_REQUEST_:
Return every line of the listing below that contains the string "monsters". Case counts.

-*-

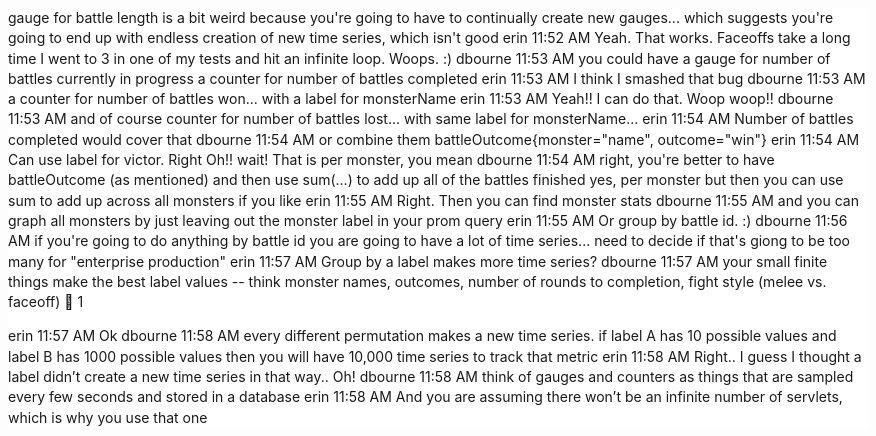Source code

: gauge for battle length is a bit weird because you're going to have to continually create new gauges... which suggests you're going to end up with endless creation of new time series, which isn't good
erin 11:52 AM
Yeah. That works. Faceoffs take a long time
I went to 3 in one of my tests and hit an infinite loop. Woops. :)
dbourne 11:53 AM
you could have a gauge for number of battles currently in progress
a counter for number of battles completed
erin 11:53 AM
I think I smashed that bug
dbourne 11:53 AM
a counter for number of battles won... with a label for monsterName
erin 11:53 AM
Yeah!! I can do that. Woop woop!!
dbourne 11:53 AM
and of course counter for number of battles lost... with same label for monsterName...
erin 11:54 AM
Number of battles completed would cover that
dbourne 11:54 AM
or combine them battleOutcome{monster="name", outcome="win"}
erin 11:54 AM
Can use label for victor. Right
Oh!! wait! That is per monster, you mean
dbourne 11:54 AM
right, you're better to have battleOutcome (as mentioned) and then use sum(...) to add up all of the battles finished
yes, per monster
but then you can use sum to add up across all monsters if you like
erin 11:55 AM
Right. Then you can find monster stats
dbourne 11:55 AM
and you can graph all monsters by just leaving out the monster label in your prom query
erin 11:55 AM
Or group by battle id. :)
dbourne 11:56 AM
if you're going to do anything by battle id you are going to have a lot of time series... need to decide if that's giong to be too many for "enterprise production"
erin 11:57 AM
Group by a label makes more time series?
dbourne 11:57 AM
your small finite things make the best label values -- think monster names, outcomes, number of rounds to completion, fight style (melee vs. faceoff)
:100:
1

erin 11:57 AM
Ok
dbourne 11:58 AM
every different permutation makes a new time series.  if label A has 10 possible values and label B has 1000 possible values then you will have 10,000 time series to track that metric
erin 11:58 AM
Right.. I guess I thought a label didn’t create a new time series in that way..
Oh!
dbourne 11:58 AM
think of gauges and counters as things that are sampled every few seconds and stored in a database
erin 11:58 AM
And you are assuming there won’t be an infinite number of servlets, which is why you use that one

-*-

_YOUR SOLUTION_:
but then you can use sum to add up across all monsters if you like
and you can graph all monsters by just leaving out the monster label in your prom query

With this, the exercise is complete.